» What to work on:
Can you reproduce all of the lines below verbatim, leaving the pictures out of your answer?

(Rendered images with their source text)
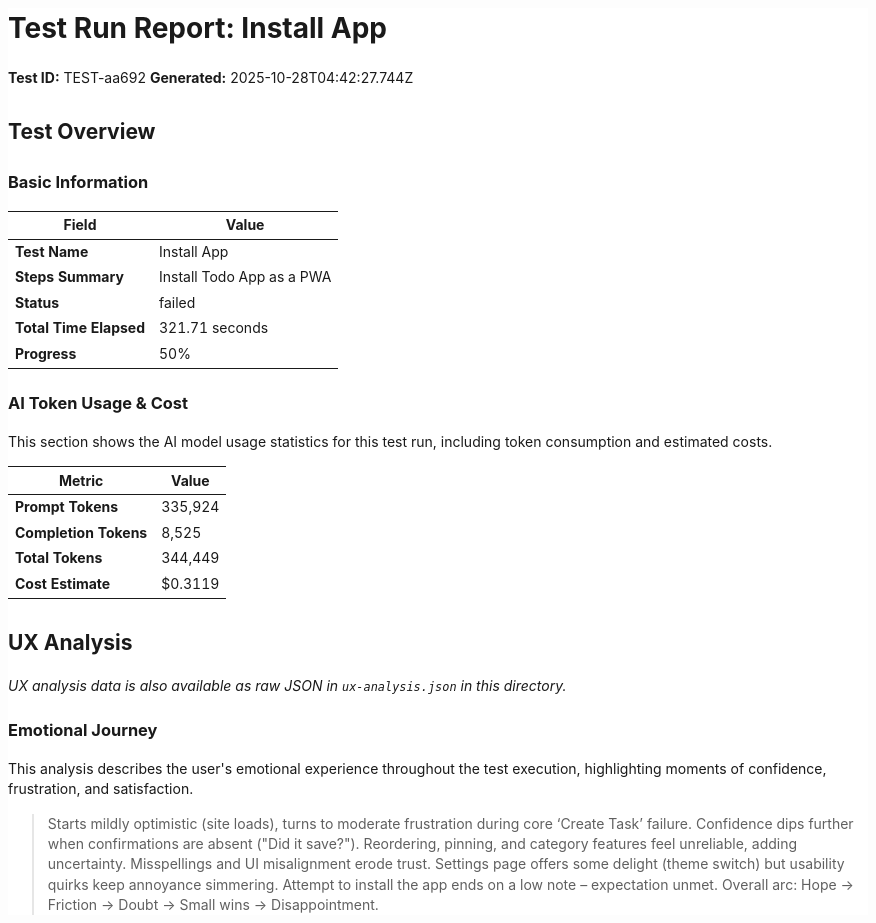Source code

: # Test Run Report: Install App

**Test ID:** TEST-aa692
**Generated:** 2025-10-28T04:42:27.744Z

## Test Overview

### Basic Information

| Field                  | Value                     |
| ---------------------- | ------------------------- |
| **Test Name**          | Install App               |
| **Steps Summary**      | Install Todo App as a PWA |
| **Status**             | failed                    |
| **Total Time Elapsed** | 321.71 seconds            |
| **Progress**           | 50%                       |

### AI Token Usage & Cost

This section shows the AI model usage statistics for this test run, including token consumption and estimated costs.

| Metric                | Value   |
| --------------------- | ------- |
| **Prompt Tokens**     | 335,924 |
| **Completion Tokens** | 8,525   |
| **Total Tokens**      | 344,449 |
| **Cost Estimate**     | $0.3119 |

## UX Analysis

_UX analysis data is also available as raw JSON in `ux-analysis.json` in this directory._

### Emotional Journey

This analysis describes the user's emotional experience throughout the test execution, highlighting moments of confidence, frustration, and satisfaction.

> Starts mildly optimistic (site loads), turns to moderate frustration during core ‘Create Task’ failure. Confidence dips further when confirmations are absent ("Did it save?"). Reordering, pinning, and category features feel unreliable, adding uncertainty. Misspellings and UI misalignment erode trust. Settings page offers some delight (theme switch) but usability quirks keep annoyance simmering. Attempt to install the app ends on a low note – expectation unmet. Overall arc: Hope → Friction → Doubt → Small wins → Disappointment.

» Exercise response:
Source code

: # Test Run Report: Install App

**Test ID:** TEST-aa692
**Generated:** 2025-10-28T04:42:27.744Z

## Test Overview

### Basic Information

| Field                  | Value                     |
| ---------------------- | ------------------------- |
| **Test Name**          | Install App               |
| **Steps Summary**      | Install Todo App as a PWA |
| **Status**             | failed                    |
| **Total Time Elapsed** | 321.71 seconds            |
| **Progress**           | 50%                       |

### AI Token Usage & Cost

This section shows the AI model usage statistics for this test run, including token consumption and estimated costs.

| Metric                | Value   |
| --------------------- | ------- |
| **Prompt Tokens**     | 335,924 |
| **Completion Tokens** | 8,525   |
| **Total Tokens**      | 344,449 |
| **Cost Estimate**     | $0.3119 |

## UX Analysis

_UX analysis data is also available as raw JSON in `ux-analysis.json` in this directory._

### Emotional Journey

This analysis describes the user's emotional experience throughout the test execution, highlighting moments of confidence, frustration, and satisfaction.

> Starts mildly optimistic (site loads), turns to moderate frustration during core ‘Create Task’ failure. Confidence dips further when confirmations are absent ("Did it save?"). Reordering, pinning, and category features feel unreliable, adding uncertainty. Misspellings and UI misalignment erode trust. Settings page offers some delight (theme switch) but usability quirks keep annoyance simmering. Attempt to install the app ends on a low note – expectation unmet. Overall arc: Hope → Friction → Doubt → Small wins → Disappointment.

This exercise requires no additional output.